This ETL works from the raw AWS Cost & Usage Report (CUR). It is implemented as a series of SQL statements with no out-of-band processing. See aws/dag-full-load.txt
for the order of queries.
See also this very long article about cloud cost control in general and how to use Cloudstats on AWS in particular.
The hope is that Cloudstats gives you a clean basis for your capacity planning and efficiency work. This work is based on experience with large AWS accounts over many years. Its accuracy is not guaranteed, but there are built-in ways to check its completeness and consistency.
There are two main output tables:
-
cloudstats
is a per-day aggregation and cleanup of only the AWS usage lineitems, with fully-amortized accrual-basis cost measurements. -
cloudstats_bill
is a per-month cash-basis aggregation of all lineitems (including taxes, credits, etc etc) reverse-engineered from the observed behavior of official AWS invoices. (See the code for more details.) It is meant to predict the official invoice to within 1%. It also provides much more detail, eg explanations of individual Taxes and Credits, and is updated daily.
There are several views laid on top of these main tables for specialized analyses:
-
cloudstats_bill_iceberg
does further attribution of discounts and credits. For example, backing out the separate effects of EDP, private rates, and reserved instance usage. -
cloudstats_cpu_ratecard
renders the historical per-CPU-hour rates you paid, aggregated on instance type andpricing_regime
. This includes percentile bands for real-world Spot prices, amortized RIs and Savings Plans, and so on. -
cloudstats_buying_efficiency
attempts to show new opportunites for using RI, SP, and Spot based on historical OnDemand usage. -
cloudstats_wow_cost_movers
does week-over-week comparisons of spend broken out by a few AWS and client-specific dimensions, to find interesting gainers and losers.

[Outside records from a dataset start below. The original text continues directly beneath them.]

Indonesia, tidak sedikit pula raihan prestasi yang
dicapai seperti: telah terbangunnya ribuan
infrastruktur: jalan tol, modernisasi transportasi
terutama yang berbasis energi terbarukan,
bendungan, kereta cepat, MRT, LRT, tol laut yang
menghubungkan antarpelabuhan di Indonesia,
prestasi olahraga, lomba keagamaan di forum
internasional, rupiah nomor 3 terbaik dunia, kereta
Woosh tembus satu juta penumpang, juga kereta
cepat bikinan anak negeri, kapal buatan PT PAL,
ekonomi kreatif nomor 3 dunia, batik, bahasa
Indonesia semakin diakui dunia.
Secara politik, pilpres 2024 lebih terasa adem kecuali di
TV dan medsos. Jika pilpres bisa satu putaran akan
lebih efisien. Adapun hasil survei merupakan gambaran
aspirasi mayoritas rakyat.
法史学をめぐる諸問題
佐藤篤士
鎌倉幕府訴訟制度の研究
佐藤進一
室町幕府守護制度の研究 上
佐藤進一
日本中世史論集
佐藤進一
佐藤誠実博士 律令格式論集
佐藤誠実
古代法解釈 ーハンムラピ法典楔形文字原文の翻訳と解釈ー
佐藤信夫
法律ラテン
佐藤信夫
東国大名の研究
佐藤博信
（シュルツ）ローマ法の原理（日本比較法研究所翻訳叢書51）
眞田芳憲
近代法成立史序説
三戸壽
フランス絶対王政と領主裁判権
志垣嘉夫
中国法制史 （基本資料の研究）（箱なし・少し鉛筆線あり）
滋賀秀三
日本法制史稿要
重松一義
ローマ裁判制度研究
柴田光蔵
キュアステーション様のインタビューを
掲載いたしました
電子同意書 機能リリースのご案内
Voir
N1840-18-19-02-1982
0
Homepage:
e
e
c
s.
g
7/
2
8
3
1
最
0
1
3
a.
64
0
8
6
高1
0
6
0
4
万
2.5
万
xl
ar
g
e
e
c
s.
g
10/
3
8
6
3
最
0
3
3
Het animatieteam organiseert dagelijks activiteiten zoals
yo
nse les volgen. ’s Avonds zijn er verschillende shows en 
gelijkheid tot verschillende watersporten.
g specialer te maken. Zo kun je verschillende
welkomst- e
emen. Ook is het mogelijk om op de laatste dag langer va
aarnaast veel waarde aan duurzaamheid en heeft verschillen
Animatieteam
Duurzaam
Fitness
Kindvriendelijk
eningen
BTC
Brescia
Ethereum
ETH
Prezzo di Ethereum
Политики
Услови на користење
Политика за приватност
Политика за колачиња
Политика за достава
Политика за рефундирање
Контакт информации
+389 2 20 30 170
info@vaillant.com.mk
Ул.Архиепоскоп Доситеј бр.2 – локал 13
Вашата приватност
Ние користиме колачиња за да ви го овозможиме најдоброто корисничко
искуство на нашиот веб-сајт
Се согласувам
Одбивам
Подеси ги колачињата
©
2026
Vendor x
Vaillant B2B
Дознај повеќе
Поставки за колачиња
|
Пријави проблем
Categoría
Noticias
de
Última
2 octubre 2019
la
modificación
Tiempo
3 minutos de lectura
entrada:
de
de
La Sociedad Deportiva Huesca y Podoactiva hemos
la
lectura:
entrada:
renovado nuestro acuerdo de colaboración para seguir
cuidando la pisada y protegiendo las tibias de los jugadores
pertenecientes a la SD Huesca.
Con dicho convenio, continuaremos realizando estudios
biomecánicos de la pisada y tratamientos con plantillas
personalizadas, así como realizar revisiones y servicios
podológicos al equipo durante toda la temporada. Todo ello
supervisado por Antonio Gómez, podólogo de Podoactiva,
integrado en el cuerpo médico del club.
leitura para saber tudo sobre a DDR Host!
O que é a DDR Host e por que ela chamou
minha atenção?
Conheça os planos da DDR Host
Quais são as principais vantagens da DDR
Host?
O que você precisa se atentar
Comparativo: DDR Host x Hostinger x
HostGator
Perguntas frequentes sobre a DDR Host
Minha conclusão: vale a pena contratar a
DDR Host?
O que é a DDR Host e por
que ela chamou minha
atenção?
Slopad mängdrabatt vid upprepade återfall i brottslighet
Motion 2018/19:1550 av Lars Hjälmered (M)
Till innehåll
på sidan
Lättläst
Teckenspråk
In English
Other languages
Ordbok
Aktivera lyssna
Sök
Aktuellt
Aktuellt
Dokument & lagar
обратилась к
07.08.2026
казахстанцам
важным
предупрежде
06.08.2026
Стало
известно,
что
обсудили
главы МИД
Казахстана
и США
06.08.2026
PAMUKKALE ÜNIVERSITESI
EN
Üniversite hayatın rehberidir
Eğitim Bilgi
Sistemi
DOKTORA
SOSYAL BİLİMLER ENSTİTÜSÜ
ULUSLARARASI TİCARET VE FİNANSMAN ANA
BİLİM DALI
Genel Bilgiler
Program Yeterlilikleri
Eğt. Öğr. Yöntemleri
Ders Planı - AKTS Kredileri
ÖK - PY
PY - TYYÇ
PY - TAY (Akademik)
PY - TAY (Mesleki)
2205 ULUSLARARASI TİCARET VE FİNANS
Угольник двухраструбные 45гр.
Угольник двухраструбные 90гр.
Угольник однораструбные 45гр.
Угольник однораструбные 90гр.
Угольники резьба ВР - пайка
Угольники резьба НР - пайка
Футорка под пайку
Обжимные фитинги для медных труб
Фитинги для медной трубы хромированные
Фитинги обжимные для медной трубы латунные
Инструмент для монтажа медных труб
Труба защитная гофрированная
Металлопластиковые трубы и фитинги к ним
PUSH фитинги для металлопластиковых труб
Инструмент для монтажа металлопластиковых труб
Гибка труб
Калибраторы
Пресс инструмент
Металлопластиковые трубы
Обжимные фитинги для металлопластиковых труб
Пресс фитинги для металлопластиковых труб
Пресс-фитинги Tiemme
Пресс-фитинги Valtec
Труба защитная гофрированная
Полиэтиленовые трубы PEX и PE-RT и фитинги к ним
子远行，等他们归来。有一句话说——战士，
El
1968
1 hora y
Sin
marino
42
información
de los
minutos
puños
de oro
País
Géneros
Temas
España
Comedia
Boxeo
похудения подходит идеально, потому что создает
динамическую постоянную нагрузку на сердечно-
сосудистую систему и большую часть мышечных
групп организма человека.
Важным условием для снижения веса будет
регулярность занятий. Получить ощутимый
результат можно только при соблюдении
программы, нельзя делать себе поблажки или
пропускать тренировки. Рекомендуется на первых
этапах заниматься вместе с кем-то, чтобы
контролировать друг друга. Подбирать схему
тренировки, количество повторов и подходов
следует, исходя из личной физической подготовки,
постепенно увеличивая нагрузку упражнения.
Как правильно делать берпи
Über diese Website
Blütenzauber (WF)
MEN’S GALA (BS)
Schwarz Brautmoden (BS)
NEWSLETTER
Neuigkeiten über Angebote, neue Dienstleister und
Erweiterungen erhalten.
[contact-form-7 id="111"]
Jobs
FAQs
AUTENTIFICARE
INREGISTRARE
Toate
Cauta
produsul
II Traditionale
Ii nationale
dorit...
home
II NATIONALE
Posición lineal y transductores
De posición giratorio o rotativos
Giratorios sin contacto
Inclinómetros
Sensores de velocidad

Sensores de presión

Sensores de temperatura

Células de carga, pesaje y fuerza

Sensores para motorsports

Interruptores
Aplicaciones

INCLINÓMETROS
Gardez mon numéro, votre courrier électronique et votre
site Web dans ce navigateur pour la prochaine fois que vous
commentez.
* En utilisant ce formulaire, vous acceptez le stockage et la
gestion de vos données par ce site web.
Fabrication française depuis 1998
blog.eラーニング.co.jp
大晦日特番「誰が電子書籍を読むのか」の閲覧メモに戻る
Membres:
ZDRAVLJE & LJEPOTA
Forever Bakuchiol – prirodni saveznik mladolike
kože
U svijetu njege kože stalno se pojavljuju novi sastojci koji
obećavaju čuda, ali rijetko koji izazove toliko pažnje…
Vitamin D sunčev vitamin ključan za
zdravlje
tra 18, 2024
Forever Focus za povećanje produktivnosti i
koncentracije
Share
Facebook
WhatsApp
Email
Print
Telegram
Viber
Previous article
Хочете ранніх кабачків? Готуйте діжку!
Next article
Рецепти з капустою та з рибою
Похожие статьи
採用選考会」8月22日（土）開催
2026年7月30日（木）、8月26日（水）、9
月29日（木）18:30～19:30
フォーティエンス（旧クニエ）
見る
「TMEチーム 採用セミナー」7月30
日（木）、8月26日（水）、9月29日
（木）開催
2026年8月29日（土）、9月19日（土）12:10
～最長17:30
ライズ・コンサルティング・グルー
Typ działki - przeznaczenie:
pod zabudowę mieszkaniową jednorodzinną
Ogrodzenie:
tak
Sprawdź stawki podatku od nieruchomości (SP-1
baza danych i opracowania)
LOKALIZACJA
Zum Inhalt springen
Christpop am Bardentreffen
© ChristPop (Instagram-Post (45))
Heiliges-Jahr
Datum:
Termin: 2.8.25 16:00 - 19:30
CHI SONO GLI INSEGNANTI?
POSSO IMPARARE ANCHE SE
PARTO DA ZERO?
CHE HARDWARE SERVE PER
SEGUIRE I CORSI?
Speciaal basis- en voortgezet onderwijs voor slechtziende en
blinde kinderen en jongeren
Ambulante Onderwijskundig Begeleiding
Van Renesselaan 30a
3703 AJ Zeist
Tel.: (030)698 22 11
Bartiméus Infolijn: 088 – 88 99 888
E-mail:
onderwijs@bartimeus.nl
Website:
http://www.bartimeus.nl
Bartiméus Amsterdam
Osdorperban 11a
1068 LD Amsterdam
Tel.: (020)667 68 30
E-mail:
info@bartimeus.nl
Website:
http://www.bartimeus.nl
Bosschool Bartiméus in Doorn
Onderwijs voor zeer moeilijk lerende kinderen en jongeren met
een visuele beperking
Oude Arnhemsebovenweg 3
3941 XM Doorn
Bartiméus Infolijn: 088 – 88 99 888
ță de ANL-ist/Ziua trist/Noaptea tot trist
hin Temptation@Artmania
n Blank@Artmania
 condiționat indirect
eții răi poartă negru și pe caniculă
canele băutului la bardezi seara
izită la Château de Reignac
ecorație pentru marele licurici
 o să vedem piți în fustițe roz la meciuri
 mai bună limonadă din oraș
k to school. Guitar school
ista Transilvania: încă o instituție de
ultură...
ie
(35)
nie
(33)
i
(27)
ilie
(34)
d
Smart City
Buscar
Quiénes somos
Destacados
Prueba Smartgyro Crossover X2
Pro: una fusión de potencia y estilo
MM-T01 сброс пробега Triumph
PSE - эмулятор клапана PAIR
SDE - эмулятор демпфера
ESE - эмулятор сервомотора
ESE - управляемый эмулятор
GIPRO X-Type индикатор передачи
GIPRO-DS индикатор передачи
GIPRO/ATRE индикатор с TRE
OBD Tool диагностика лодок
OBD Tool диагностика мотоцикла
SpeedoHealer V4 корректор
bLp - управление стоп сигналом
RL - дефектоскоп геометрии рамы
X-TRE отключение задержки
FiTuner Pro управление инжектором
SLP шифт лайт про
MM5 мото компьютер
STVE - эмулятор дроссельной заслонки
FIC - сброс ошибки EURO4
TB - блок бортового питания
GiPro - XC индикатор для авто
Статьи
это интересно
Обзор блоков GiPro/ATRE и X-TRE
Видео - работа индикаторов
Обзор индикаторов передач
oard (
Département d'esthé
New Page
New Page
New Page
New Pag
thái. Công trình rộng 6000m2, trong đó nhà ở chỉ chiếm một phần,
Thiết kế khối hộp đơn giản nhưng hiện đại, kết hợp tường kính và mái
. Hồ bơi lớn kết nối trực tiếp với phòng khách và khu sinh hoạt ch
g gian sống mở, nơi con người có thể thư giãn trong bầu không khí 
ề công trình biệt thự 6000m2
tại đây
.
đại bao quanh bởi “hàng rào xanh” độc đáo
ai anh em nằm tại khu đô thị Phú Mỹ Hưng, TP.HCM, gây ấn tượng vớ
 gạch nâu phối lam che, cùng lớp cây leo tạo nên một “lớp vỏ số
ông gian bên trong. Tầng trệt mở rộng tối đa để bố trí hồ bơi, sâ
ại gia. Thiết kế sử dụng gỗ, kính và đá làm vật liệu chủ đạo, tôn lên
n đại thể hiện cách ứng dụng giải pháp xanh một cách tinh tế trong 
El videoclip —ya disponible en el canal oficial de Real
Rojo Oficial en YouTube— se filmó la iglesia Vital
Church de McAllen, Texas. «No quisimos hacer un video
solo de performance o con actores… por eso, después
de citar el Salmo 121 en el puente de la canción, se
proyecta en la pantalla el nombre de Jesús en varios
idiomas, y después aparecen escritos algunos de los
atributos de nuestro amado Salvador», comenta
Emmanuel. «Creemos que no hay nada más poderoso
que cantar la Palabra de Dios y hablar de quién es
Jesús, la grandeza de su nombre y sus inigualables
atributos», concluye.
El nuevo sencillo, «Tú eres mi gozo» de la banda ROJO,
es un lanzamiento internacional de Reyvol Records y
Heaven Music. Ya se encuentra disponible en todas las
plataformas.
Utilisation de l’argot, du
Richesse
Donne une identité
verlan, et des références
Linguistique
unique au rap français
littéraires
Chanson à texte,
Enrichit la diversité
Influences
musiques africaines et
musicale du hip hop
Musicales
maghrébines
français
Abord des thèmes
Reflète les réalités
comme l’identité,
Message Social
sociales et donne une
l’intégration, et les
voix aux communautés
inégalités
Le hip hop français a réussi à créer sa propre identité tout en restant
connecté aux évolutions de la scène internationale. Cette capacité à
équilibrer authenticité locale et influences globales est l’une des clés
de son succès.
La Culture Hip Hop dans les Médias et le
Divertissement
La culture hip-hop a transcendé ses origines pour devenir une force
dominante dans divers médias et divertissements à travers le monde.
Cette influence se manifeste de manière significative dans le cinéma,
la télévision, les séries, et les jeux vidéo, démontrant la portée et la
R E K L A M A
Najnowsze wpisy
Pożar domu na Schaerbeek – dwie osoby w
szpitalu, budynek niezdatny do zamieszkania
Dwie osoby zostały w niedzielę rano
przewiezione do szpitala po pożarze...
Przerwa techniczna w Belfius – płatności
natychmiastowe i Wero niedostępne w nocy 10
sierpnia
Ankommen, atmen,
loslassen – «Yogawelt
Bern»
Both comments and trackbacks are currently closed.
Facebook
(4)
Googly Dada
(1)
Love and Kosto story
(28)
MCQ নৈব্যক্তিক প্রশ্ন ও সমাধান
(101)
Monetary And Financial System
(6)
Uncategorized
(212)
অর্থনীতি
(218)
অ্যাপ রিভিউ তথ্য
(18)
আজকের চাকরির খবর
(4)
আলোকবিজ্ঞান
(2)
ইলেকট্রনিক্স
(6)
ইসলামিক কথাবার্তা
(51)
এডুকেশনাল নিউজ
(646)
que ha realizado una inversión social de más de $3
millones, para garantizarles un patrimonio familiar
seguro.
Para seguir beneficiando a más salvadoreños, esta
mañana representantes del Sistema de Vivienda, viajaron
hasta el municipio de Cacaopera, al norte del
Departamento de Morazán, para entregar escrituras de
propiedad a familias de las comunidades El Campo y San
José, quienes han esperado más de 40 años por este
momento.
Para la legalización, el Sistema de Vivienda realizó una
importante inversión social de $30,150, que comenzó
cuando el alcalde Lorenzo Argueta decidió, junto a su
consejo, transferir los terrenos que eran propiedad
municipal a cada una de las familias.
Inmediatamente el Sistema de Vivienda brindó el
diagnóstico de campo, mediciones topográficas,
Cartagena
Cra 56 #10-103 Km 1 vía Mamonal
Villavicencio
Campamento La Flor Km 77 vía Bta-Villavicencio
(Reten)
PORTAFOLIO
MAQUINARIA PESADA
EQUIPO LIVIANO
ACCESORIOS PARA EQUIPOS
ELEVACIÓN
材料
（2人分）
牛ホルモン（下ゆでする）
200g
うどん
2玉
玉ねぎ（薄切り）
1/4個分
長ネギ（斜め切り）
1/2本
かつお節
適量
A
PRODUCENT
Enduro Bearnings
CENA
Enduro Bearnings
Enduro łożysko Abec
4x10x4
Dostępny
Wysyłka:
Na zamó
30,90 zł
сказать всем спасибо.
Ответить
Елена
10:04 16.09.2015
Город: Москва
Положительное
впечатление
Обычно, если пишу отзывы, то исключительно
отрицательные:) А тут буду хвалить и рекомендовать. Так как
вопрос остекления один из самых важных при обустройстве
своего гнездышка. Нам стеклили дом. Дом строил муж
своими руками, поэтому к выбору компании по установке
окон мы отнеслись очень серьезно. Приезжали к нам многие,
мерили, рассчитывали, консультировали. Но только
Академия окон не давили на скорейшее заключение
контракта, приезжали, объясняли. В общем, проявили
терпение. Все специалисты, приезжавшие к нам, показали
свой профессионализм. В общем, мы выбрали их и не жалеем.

There are several dimension tables for client-specific needs and to fix up hilarious data bugs in the raw table:
-
cloudstats_dim_account_names.sql
is a list of your internal account aliases. -
cloudstats_dim_pricing_buckets.sql
maps the cleaned-uppricing_unit
field into a handful of buckets like 'Compute', 'Storage', and so on. -
cloudstats_dim_instance_specs.sql
provides machine specs based on an artificial field calledinstance_spec
. The CUR's originalinstance_type
field has lots of junk in it, and many records in the CUR have missing values for important fields like physical processor. For example, aninstance_type
of "ml.c5.xlarge-Training" will have aninstance_spec
of "c5.xlarge". This table is compiled from public sources and should be updated from time to time. -
cloudstats_dim_aws_products.sql
mapsproduct_code
to the official product name as it appears in the AWS bill. Not all of the CUR's lineitems have this information (!). This is also hand-compiled from public sources and may be incomplete.
-
The incremental load re-writes the previous 65 days of data, each day. This is because the CUR is a running account, not an immutable log. The source records in your raw CUR table may be updated or added weeks after the fact. For example, the
invoice_id
field is null until after the month's accounting close, usually 3 days after the calendar month. Once the invoice is generated by AWS, all of those records are updated with the invoice ID. Credits and monthly charges are often added post-hoc. -
The first two stages of the dag,
cloudstats_00
andcloudstats_01
are implemented as SQL views. There are no staging tables. This was for speed of development. This ETL was originally written for columnstore databases with partitioning & predicate pushdown (eg, Trino or Athena) so was not much of a performance problem. In OLTP Redshift this pattern is arguably a bad idea. See thewhere
clause at the bottom ofcloudstats_00
for more notes.
My general opinion is that you can't (or shouldn't) do automated anomaly detection until you have a very good idea about what is normal. A simple WoW comparator will very likely trigger tons of false positives. Simplistic threshholds will also generate alarm fatigue. Who cares if the foobar service increased by 212% (ZOMG!) when its cost basis is five bucks?
My favorite example is storage cost. You will find exhaustive complaints about AWS's 31-day pricing logic in the comments. The main cloudstats
table works hard to smooth it out.
But storage also comes in tiers, which are charged in descending order during the month. If you have a PB of data in S3, the first day of the month will show a little spike in total cost and effective rate paid. The following few days will show a lower rate, then the rest of the month will plateau at the lowest rate. Next month the cycle starts again. Even a z-score can be fooled by that.
Even worse, the automatic processes that move data to and from cheaper tiers can happen at any time. Storage anomaly detection should be run against usage & storage tier (eg storage_total_tb
and storage_class
) and not cost. And even then it needs to be smart enough to not pull the fire alarm for "normal" tier shifts.
Another pitfall is changing tags. Engineers often rename their clusters & services on their own schedule and for their own reasons. A simplistic detector grouped by service name will panic twice: when the foobar
service suddenly drops to zero and when the new foobar_v2
service pops out of nowhere with significant cost.
There is no general solution to anomaly detection over changing infrastructure. All I can recommend is to put a human in the loop before you email the world.